Tested on Qwen2.5-0.5B-Instruct — Tesla T4 GPU (Google Colab)
| Method | Memory | Speed | Accuracy | Verdict |
|---|---|---|---|---|
| Float16 (baseline) | 0.99 GB | 13.8 tok/s | ✅ Correct | Baseline |
| INT8 (bitsandbytes) | 0.63 GB | 6.7 tok/s | ❌ Hallucinations | ❌ Worse in every metric |
| NF4 + Double Quant | 0.45 GB | 12.4 tok/s | ✅ Correct | ✅ Best ratio |
NF4 reduces memory by 54% with no accuracy loss and near-identical speed.
Standard INT8 is simultaneously slower (2x) and less accurate. This is why NF4 is the right baseline — and why smarter per-layer strategies can push even further.
Float16: "Miguel de Cervantes Saavedra" ✅
INT8: "Miguel de Cervantes y Góngora" ❌ (hallucination)
NF4: "Miguel de Cervantes Saavedra" ✅
Running a model that is 54% smaller means:
- Same GPU, double the capacity — fit 2 models where you ran 1
- ~50% less cloud cost — direct impact on inference bills
- No accuracy trade-off — users see no difference
- Same latency — 12.4 vs 13.8 tok/s is imperceptible
At scale (1M requests/day), the difference between Float16 and NF4 is roughly $15,000–40,000/month in saved compute, depending on provider.
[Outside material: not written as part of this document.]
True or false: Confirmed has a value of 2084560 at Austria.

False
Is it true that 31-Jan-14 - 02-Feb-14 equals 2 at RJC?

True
- Open Google Colab → New notebook
- Runtime → Change runtime type → T4 GPU
- Copy and run
scripts/benchmark_nf4.py
git clone https://github.com/YOUR_USERNAME/neuralzip
cd neuralzip
python -m venv env
source env/bin/activate # Windows: env\Scripts\activate
pip install -r requirements.txt
python scripts/benchmark_nf4.pyRequirements: Python 3.9+, 8GB RAM minimum, NVIDIA GPU recommended.
neuralzip/
├── scripts/
│ ├── benchmark_baseline.py # INT8 vs Float16 (v0.1)
│ └── benchmark_nf4.py # NF4 vs INT8 vs Float16 (v0.2) ← current
├── results/
│ └── t4_qwen05b.md # Raw benchmark output
├── requirements.txt
├── LICENSE
└── README.md
v0.1 ✅ INT8 quantization baseline
v0.2 ✅ NF4 4-bit with double quantization ← you are here
v0.3 🔧 Adaptive per-layer thresholds (beat NF4 standard)
v0.4 📋 Domain-specific calibration data
v0.5 📋 Structured pruning (attention head scoring)
v1.0 📋 Full pipeline: Quantization + Pruning + Distillation
| Hardware | Float16 | INT8 | NF4 |
|---|---|---|---|
| Tesla T4 (Colab) | 13.8 tok/s | 6.7 tok/s | 12.4 tok/s |
| CPU only | 6.3 tok/s | 0.8 tok/s | — |
More hardware results welcome via PR.
This project is in early stages. If you run benchmarks on different hardware
or models, open a PR with your results/ file. All results are welcome.
MIT License — see LICENSE
NeuralZip — Making AI inference cheaper, one layer at a time.